The little girl was the same age as Glenn’s daughter at the time. That’s the trigger for a fireman’s tears.
“I just remember it so vividly. Just because of those two kids. All we could do is stand around and wait for the undertaker to come and taken them away.”
Glenn probably gave his own kids a big hug next morning.
“For three weeks, every night before I fell asleep, it all came flooding back.”
But he reckons it only becomes a problem if it’s still troubling a month later.
There was also the time a knife-wielding bloke chased the fireman when he turned up at a caravan fire.

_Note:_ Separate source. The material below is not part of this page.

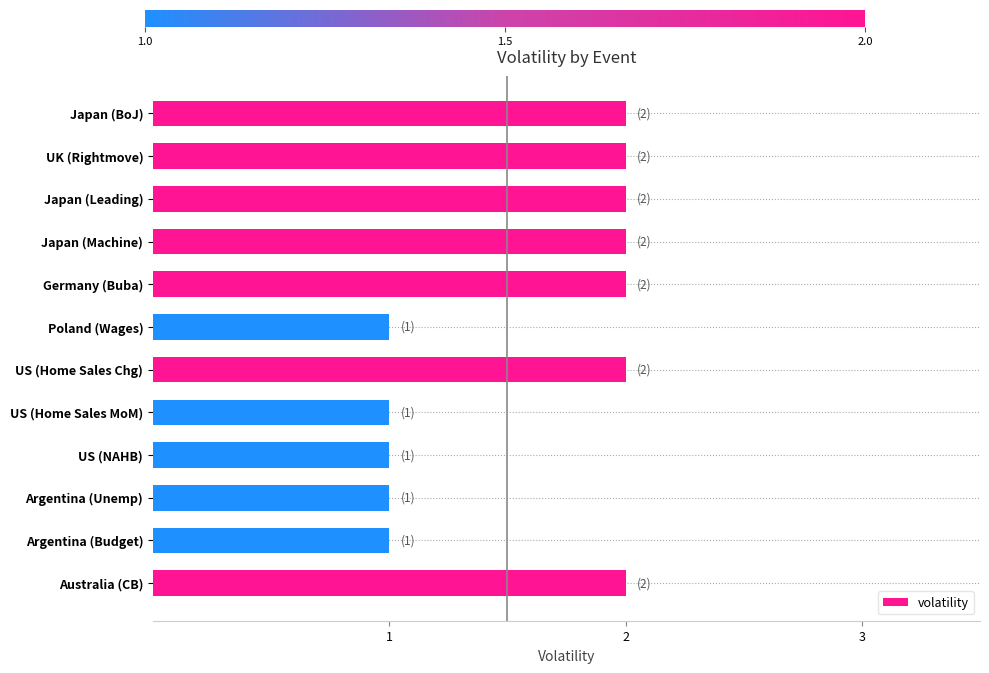

What is the smallest value displayed?

1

“The guys reckon they’d never seen me run so fast. The knife man had set fire to his ex’s caravan and he didn’t want us to put it out. He was upset.”
That’s not what the fireman signed up for.
Two generations of volunteer firefighters: The proud retired chief fire officer Glenn Williams and his son, Dan. Photo: supplied.
Glenn’s hook
Perhaps they could have retired Glenn’s hook from service at the Te Puke Fire Station, the one where he hung his bunker coat and where his boots and leggings sat at the ready, the hook right beside the big bright red pump appliance.
After all they retired Michael Jordan’s number 23 at the Chicago Bulls, and Daniel Vettori’s number 11 for the Blackcaps as a nod to their service.
But there’s another bunker coat on the Chief Fire Officer’s hook and it belongs to Glenn’s former deputy and the new CFO, Dale Lindsay.
“The brigade will be in the best of hands.”
The volunteer fireman’s days of unpaid service aren’t over. He was sworn in as a JP the day the Queen died.
“I was told I was the first JP in the world to swear allegiance to the new King.”
Two generations of volunteer firefighters: The proud retired chief fire officer Glenn Williams and his son, Dan. Photo: supplied.
1 comment
Happy retirement
Posted on 09-09-2023 15:36 | By tia
Happy retirement Glenn. You have steered a great path since the mid 80's at MMBC with past colleagues Cyril, Bart, VBruce, Glenn, Fos and Mary. Enjoy the future.